Although Ado and Deb stayed on working the farm for a couple of years, the dream was over. They had planted and looked after part of the 13,000 trees of a dozen different varieties, and learnt how to blend them to create premium extra virgin olive oil. In 2006 their fully organic operation won them the best manufacturer award from the Olive Oil Association of Australia. But the doctors had different ideas about how the property should run, and two years later Ado and Deb threw in threw in the towel and headed for Noosa, a place of Ado’s dreams that he first visited in 1971.

They bought the Grind Café on Gympie Terrace. One Grind became two and the business thrived, but then Debbie contracted cancer.
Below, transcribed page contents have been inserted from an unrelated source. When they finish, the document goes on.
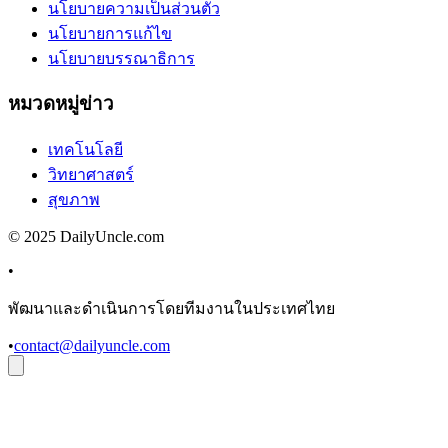
นโยบายความเป็นส่วนตัว
นโยบายการแก้ไข
นโยบายบรรณาธิการ
หมวดหมู่ข่าว
เทคโนโลยี
วิทยาศาสตร์
สุขภาพ
© 2025 DailyUncle.com
•
พัฒนาและดำเนินการโดยทีมงานในประเทศไทย
•
contact@dailyuncle.com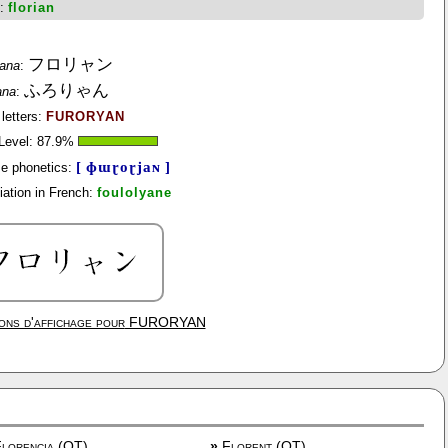
h:
florian
フロリャン
kana
:
ふろりゃん
ana
:
 letters:
FURORYAN
 Level:
87.9
%
[ ɸɯɽoɽjaɴ ]
e phonetics:
ation in French:
foulolyane
ons d'affichage pour
FURORYAN
lorencia (OT)
»
Florent (OT)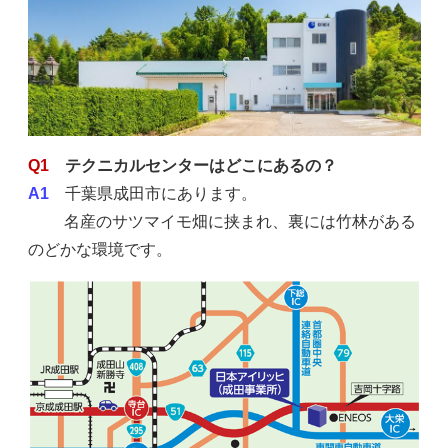
Q1
テクニカルセンターはどこにあるの？
A1
千葉県成田市にあります。
名産のサツマイモ畑に挟まれ、裏には竹林がある
のどかな環境です。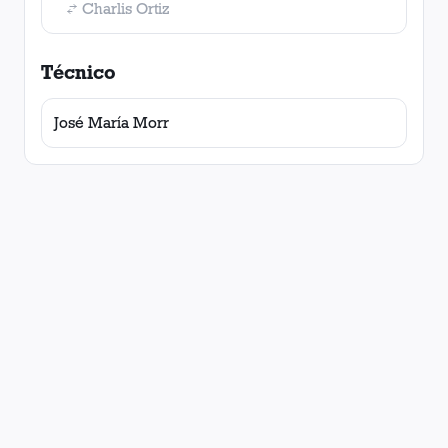
Charlis Ortiz
Técnico
José María Morr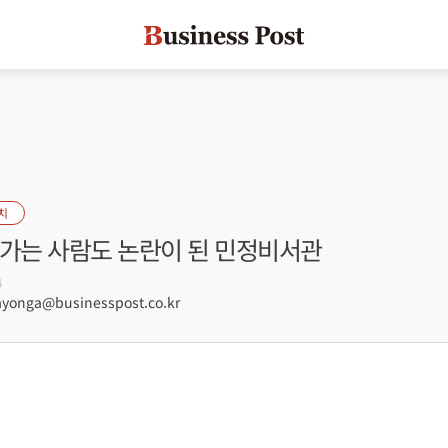
치
 가는 사람도 논란이 된 민정비서관
4
onga@businesspost.co.kr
Ado says: “She was in trouble and we had no family here so she needed me to be there for her. We sold the business and bought a food truck that I could operate alone on flexible hours. We kept that right up to Covid.” (Debbie is now in remission and doing very well.)

In 2017 Ado and bass player Chris Lofven formed a four-piece band they called The SandFlys, playing salty surf songs and baby boomer favourites. They were an immediate hit, survived the Covid lockdowns and are busier than ever now, with their current line-up including ace drummer Country Bob Johnson and virtuoso lead guitarist Pete Wells.

Says Ado: “And here I am at 70, playing with some awesome musicians, living the dream. In my life I’ve managed huge working crews, but these three are the toughest I’ve had to deal with (laughs). I keep telling them, we have to have fun or it’s not worth doing. I’ll go back to surfing full-time (more laughs). Surfing is not only my leisure, it’s my inspiration, my social life, my meditation. Music is the same. I just get so much enjoyment out of seeing other people enjoying what we do.”

That’s a two-way street, Ado. No one makes playing music look like more fun than The SandFlys.